◆ **Text segment**:
2003-04-19 - 12:43 a.m.

Beyond the bright darkness are porch lights and periodic streetlamps, cultivating youth to pose and reflect; bad wiring adds to the effect. I can close my eyes and see a hundred different dance clubs with various creatures. They are wearing second-skin leather, stitched vinyl, some approximation of flesh made from plants and chemicals. There is a form of suggestion in all these establishments: a flat dimensionless crotch to highlight a perfected make-up routine; push-up pull-out things who crave attention but don't know what to do with it; the occasional older younger man with tinted glasses who deludes himself, waving theoretical physics and words around as if he played the game, as if anyone mistook his arrogance for a big dick.

It's quiet here, by contrast. It's only the cat, the house and me for a week. There is a fish but he doesn't get very far, so I include him with the house.

It's relaxing here but slow, sad. It reminds me of Boston in the summer: timeless, colors blurring, a sense of unbeing, like luxury solitary confinement or the total lack of appeal an amusement park treat has for a child after they've snacked on it for awhile.

It isn't the lack of people that bothers me. Somehow with no people around, it feels like nothing is moving or happening. It helps to imagine (or remember) the very same people I mentioned up above, because it gives me perspective. I can see these places and talk to these people in some delusional way, almost live vicariously. But mind games don't go very far.

Part of me hates to admit it, but I have some options open to me for the weekend. I know the route to the independent film theatre down in West Hollywood (only got lost for 3 hours on the first try), or where I can park along interstate 1 and walk across a beach at night. I could enjoy something like that for a little while.

Yet, there's something empty about going out by yourself. Somehow having other people with you makes being somewhere as much a bonding occasion as it is an entertainment one. I guess solo missions are nice once in awhile, but when I get in my car and crank the beast into motion I have to wonder, I have to justify why I'm wasting money and time just for my entertainment. Why bother, right? I could just stay home and write, or watch the heat-wave vista of semi-precious lights blink against sky and concrete.

I have to wonder and justify how or why, after a year, I'm as alone as I was before. It's not pitiable, just plain. It's also something of a Catch-22: having noone to go out with, one doesn't go anywhere; unless you go somewhere, though, you won't find anyone to go out with. I can name 20 cities--American and otherwise--where this wouldn't be a problem. Too bad one of them isn't mine.

It's all an airway concourse of blue lights and bizarre traffic signs that make no sense, leading to the launch strip and airport terminals. You can coast/tax around, fly or park.

Part of me hates to admit it, but I have some options open.

◆ **Dataset records**:
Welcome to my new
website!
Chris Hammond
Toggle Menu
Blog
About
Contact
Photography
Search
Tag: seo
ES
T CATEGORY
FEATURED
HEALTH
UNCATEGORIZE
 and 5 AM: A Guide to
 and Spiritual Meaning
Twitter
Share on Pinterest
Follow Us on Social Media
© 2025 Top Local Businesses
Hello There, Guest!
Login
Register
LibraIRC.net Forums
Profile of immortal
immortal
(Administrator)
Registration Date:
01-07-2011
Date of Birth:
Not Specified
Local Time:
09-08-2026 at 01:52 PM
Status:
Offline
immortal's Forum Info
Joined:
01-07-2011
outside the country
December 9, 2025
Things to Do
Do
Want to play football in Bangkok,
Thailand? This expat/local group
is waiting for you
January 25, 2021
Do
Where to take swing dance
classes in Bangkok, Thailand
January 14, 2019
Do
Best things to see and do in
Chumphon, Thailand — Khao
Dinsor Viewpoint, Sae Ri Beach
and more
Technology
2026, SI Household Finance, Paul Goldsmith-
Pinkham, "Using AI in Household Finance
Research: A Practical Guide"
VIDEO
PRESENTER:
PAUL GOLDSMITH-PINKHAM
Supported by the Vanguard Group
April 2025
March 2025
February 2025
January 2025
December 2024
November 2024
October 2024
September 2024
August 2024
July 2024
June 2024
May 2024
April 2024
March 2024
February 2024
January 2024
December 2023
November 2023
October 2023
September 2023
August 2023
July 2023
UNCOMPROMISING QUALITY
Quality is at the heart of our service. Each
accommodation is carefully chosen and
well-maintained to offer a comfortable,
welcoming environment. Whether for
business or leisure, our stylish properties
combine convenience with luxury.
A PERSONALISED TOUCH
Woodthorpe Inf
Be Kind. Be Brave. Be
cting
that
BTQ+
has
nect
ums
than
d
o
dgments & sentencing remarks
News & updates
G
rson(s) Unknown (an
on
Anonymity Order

◆ **Work to complete**:
• a. List every place name that the journal entry mentions.
• b. Lay out the records as a JSON list of strings, one string per line, from the first line of the records up to and including the line with "Follow Us on Social Media".
The journal entry and the records were taken from separate sources.

◆ **Activity answers**:
• a.
- Boston
- West Hollywood
- interstate 1

• b.
[
  "Welcome to my new",
  "website!",
  "Chris Hammond",
  "Toggle Menu",
  "Blog",
  "About",
  "Contact",
  "Photography",
  "Search",
  "Tag: seo",
  "ES",
  "T CATEGORY",
  "FEATURED",
  "HEALTH",
  "UNCATEGORIZE",
  " and 5 AM: A Guide to",
  " and Spiritual Meaning",
  "Twitter",
  "Share on Pinterest",
  "Follow Us on Social Media"
]